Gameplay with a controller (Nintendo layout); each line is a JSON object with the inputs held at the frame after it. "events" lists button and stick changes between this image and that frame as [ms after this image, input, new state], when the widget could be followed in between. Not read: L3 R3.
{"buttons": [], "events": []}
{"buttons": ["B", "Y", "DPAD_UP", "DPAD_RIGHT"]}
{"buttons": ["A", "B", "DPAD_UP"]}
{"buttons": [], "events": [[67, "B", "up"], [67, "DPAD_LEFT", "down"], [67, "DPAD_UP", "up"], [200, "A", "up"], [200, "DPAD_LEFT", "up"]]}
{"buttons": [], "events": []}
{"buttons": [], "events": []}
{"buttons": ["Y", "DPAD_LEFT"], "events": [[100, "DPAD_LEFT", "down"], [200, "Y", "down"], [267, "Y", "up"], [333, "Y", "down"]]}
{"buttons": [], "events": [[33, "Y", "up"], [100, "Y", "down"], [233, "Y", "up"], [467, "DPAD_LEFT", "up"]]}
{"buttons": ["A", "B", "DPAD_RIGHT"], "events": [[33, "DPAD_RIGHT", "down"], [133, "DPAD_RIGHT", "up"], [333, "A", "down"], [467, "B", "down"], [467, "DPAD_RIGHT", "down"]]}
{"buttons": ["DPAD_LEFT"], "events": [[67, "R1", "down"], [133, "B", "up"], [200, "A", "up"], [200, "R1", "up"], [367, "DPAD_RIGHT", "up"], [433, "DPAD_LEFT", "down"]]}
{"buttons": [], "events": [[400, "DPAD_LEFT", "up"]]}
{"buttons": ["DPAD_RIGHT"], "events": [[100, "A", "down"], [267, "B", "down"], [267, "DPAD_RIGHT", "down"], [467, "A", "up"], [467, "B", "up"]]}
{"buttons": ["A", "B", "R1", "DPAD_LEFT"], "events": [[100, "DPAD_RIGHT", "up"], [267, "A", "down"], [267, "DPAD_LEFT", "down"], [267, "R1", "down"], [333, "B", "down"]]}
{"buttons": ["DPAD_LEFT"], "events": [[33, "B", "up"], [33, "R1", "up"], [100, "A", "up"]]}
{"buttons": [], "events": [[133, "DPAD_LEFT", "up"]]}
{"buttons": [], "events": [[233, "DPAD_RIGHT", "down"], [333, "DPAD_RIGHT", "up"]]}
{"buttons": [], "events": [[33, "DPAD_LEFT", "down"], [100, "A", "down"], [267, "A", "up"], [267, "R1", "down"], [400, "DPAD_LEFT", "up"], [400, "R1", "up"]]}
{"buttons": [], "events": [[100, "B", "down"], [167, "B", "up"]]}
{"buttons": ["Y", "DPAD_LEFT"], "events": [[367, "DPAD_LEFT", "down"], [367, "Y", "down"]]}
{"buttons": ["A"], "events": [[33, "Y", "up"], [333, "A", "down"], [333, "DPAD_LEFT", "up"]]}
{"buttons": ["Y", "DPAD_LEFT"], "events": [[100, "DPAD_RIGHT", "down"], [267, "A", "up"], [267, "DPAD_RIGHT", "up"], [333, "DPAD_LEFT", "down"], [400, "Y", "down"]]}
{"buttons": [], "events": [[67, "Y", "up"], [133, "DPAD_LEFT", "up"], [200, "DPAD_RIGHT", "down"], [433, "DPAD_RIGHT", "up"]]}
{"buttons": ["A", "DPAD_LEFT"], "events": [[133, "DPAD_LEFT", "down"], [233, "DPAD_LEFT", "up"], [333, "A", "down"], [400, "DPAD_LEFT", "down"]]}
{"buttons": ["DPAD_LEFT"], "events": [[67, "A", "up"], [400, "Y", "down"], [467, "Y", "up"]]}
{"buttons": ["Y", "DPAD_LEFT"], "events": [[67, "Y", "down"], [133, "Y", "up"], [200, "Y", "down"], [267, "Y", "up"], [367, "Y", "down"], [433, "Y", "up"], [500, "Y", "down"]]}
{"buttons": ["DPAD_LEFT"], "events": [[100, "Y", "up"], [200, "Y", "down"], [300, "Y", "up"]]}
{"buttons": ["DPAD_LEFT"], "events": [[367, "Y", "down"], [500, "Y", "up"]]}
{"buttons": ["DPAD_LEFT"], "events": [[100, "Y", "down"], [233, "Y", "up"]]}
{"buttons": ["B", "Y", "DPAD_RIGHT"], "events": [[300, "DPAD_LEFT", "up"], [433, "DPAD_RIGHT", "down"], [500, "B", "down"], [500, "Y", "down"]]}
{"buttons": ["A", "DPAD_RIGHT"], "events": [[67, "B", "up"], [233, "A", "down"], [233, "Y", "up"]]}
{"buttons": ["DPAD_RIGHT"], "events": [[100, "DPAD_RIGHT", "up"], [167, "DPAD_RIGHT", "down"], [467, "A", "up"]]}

-*-

Your objective: Whatever appears in the data above is to be set down exactly.

Exercise solution:
Gameplay with a controller (Nintendo layout); each line is a JSON object with the inputs held at the frame after it. "events" lists button and stick changes between this image and that frame as [ms after this image, input, new state], when the widget could be followed in between. Not read: L3 R3.
{"buttons": [], "events": []}
{"buttons": ["B", "Y", "DPAD_UP", "DPAD_RIGHT"]}
{"buttons": ["A", "B", "DPAD_UP"]}
{"buttons": [], "events": [[67, "B", "up"], [67, "DPAD_LEFT", "down"], [67, "DPAD_UP", "up"], [200, "A", "up"], [200, "DPAD_LEFT", "up"]]}
{"buttons": [], "events": []}
{"buttons": [], "events": []}
{"buttons": ["Y", "DPAD_LEFT"], "events": [[100, "DPAD_LEFT", "down"], [200, "Y", "down"], [267, "Y", "up"], [333, "Y", "down"]]}
{"buttons": [], "events": [[33, "Y", "up"], [100, "Y", "down"], [233, "Y", "up"], [467, "DPAD_LEFT", "up"]]}
{"buttons": ["A", "B", "DPAD_RIGHT"], "events": [[33, "DPAD_RIGHT", "down"], [133, "DPAD_RIGHT", "up"], [333, "A", "down"], [467, "B", "down"], [467, "DPAD_RIGHT", "down"]]}
{"buttons": ["DPAD_LEFT"], "events": [[67, "R1", "down"], [133, "B", "up"], [200, "A", "up"], [200, "R1", "up"], [367, "DPAD_RIGHT", "up"], [433, "DPAD_LEFT", "down"]]}
{"buttons": [], "events": [[400, "DPAD_LEFT", "up"]]}
{"buttons": ["DPAD_RIGHT"], "events": [[100, "A", "down"], [267, "B", "down"], [267, "DPAD_RIGHT", "down"], [467, "A", "up"], [467, "B", "up"]]}
{"buttons": ["A", "B", "R1", "DPAD_LEFT"], "events": [[100, "DPAD_RIGHT", "up"], [267, "A", "down"], [267, "DPAD_LEFT", "down"], [267, "R1", "down"], [333, "B", "down"]]}
{"buttons": ["DPAD_LEFT"], "events": [[33, "B", "up"], [33, "R1", "up"], [100, "A", "up"]]}
{"buttons": [], "events": [[133, "DPAD_LEFT", "up"]]}
{"buttons": [], "events": [[233, "DPAD_RIGHT", "down"], [333, "DPAD_RIGHT", "up"]]}
{"buttons": [], "events": [[33, "DPAD_LEFT", "down"], [100, "A", "down"], [267, "A", "up"], [267, "R1", "down"], [400, "DPAD_LEFT", "up"], [400, "R1", "up"]]}
{"buttons": [], "events": [[100, "B", "down"], [167, "B", "up"]]}
{"buttons": ["Y", "DPAD_LEFT"], "events": [[367, "DPAD_LEFT", "down"], [367, "Y", "down"]]}
{"buttons": ["A"], "events": [[33, "Y", "up"], [333, "A", "down"], [333, "DPAD_LEFT", "up"]]}
{"buttons": ["Y", "DPAD_LEFT"], "events": [[100, "DPAD_RIGHT", "down"], [267, "A", "up"], [267, "DPAD_RIGHT", "up"], [333, "DPAD_LEFT", "down"], [400, "Y", "down"]]}
{"buttons": [], "events": [[67, "Y", "up"], [133, "DPAD_LEFT", "up"], [200, "DPAD_RIGHT", "down"], [433, "DPAD_RIGHT", "up"]]}
{"buttons": ["A", "DPAD_LEFT"], "events": [[133, "DPAD_LEFT", "down"], [233, "DPAD_LEFT", "up"], [333, "A", "down"], [400, "DPAD_LEFT", "down"]]}
{"buttons": ["DPAD_LEFT"], "events": [[67, "A", "up"], [400, "Y", "down"], [467, "Y", "up"]]}
{"buttons": ["Y", "DPAD_LEFT"], "events": [[67, "Y", "down"], [133, "Y", "up"], [200, "Y", "down"], [267, "Y", "up"], [367, "Y", "down"], [433, "Y", "up"], [500, "Y", "down"]]}
{"buttons": ["DPAD_LEFT"], "events": [[100, "Y", "up"], [200, "Y", "down"], [300, "Y", "up"]]}
{"buttons": ["DPAD_LEFT"], "events": [[367, "Y", "down"], [500, "Y", "up"]]}
{"buttons": ["DPAD_LEFT"], "events": [[100, "Y", "down"], [233, "Y", "up"]]}
{"buttons": ["B", "Y", "DPAD_RIGHT"], "events": [[300, "DPAD_LEFT", "up"], [433, "DPAD_RIGHT", "down"], [500, "B", "down"], [500, "Y", "down"]]}
{"buttons": ["A", "DPAD_RIGHT"], "events": [[67, "B", "up"], [233, "A", "down"], [233, "Y", "up"]]}
{"buttons": ["DPAD_RIGHT"], "events": [[100, "DPAD_RIGHT", "up"], [167, "DPAD_RIGHT", "down"], [467, "A", "up"]]}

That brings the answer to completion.